= Hydrogenobody =

Organel for methanogenesis in ruminants

Methane formation in the cow's stomach, in the rumen

A hydrogenobody (HB) is a single-membraned oval-shaped organelle found in rumen ciliates. This organelle is responsible for the methane production of ruminants such as cows. The organelles, which were discovered in 2026, are found at the base of the cilia of the ciliates, where they provide energy for the movement of the cilia.

== Rumen ==
Inside the rumen, tens of millions of bacteria feed on scraps of fiber, starch, and other nutrients, and break down cellulose and proteins. There are also microbial fungi, whose enzymes digest stiff cell walls. All these organisms are fed upon by ciliates: large, predatory eukaryotic microbes. The products of this breakdown of nutrients are used for the metabolism of the cow. The byproducts of fermentation, hydrogen gas (H_{2}) and carbon dioxide (CO_{2}), are used by methanogens, whose waste product is methane (CH_{4}), a powerful heat-trapping greenhouse gas.

== Methane production ==
Ruminant agriculture (including cattle, sheep, goats, and deer) accounts for ~30% of global anthropogenic methane emissions. This is mostly due to anaerobic fermentation in the rumen. The methane gas produced by cattle, together with methane from landfills and from fossil fuels, is responsible for 30% of the rise in temperature during the past 150 years. Since this gas, CH_{4}, decays more quickly than CO_{2}, there exists great scientific interest in the metabolism of cattle. This led to the discovery of the hydrogenobody, an organelle that produces hydrogen gas which is turned into methane by the methanogens.

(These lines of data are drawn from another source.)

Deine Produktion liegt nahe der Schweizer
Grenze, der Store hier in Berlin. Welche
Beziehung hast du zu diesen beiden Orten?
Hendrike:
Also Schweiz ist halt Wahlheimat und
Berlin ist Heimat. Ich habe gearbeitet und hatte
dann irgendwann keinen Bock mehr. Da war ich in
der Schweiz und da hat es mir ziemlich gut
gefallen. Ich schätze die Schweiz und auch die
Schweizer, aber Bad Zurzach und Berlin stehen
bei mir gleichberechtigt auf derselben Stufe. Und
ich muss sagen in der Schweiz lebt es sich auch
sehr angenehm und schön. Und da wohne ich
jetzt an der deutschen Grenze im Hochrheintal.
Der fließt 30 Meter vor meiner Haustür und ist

The largest single-celled organisms in the rumen are the ciliates. They feed on smaller microbes like bacteria and fungi that are moved into the oral groove towards the cytostome by the cilia. This movement of numerous cilia costs energy. The creation of this energy causes hydrogen gas to be released which is then consumed by bacteria and archaea including methanogens.

Some animals, even if they have the same diet, emit more methane then other animals of the same species within the same flock. This difference depends on the different amount of ciliates harboured in the rumen. Some, like Dasytricha, can be present in high quantities in different sheep of the same flock, which can cause these animals to release 100 times more methane then the other sheep.

== Enzymes ==
The most abundant ciliate in the rumen is the species Entodinium caudatum whose genus forms 90% of the rumen ciliates of all livestock. It was shown in these ciliates that some of the enzymes indirectly involved in methane production, mainly hydrogenases that catalyze the formation of hydrogen gas, were different from all known enzymes with the same function. Also their location was unusual sitting at the edge of the cell membrane. The electronic microscope revealed that the hydrogenases were situated close to the cell membrane at the base of the cilia enclosed in single-membraned organelles, called hydrogenobodies. These organelles provide energy to the cilia.

The hydrogenobody is delimited by a single membrane and should not be mistaken for hydrogenosomes that have double membranes, since the latter are derived from mitochondria. Hydrogenosomes, like mitochondria, float in the cytoplasm, while hydrogenobodies are located at the base of the cilia, just below the cell membrane. Hydrogenobodies and hydrogenosomes must therefore have different evolutionary origins although they may have the same functions.

The hydrogenase enzymes in the hydrogenobody produce hydrogen. The hydrogenobody also has a Flavodiiron Oxygen Reductase that allows the organelle to consume trace oxygen, forming water and protecting both the own oxygen-sensitive hydrogenases and the strictly anaerobic methanogens on the ciliate's outer surface. All the produced hydrogen is used by methanogenic archaea.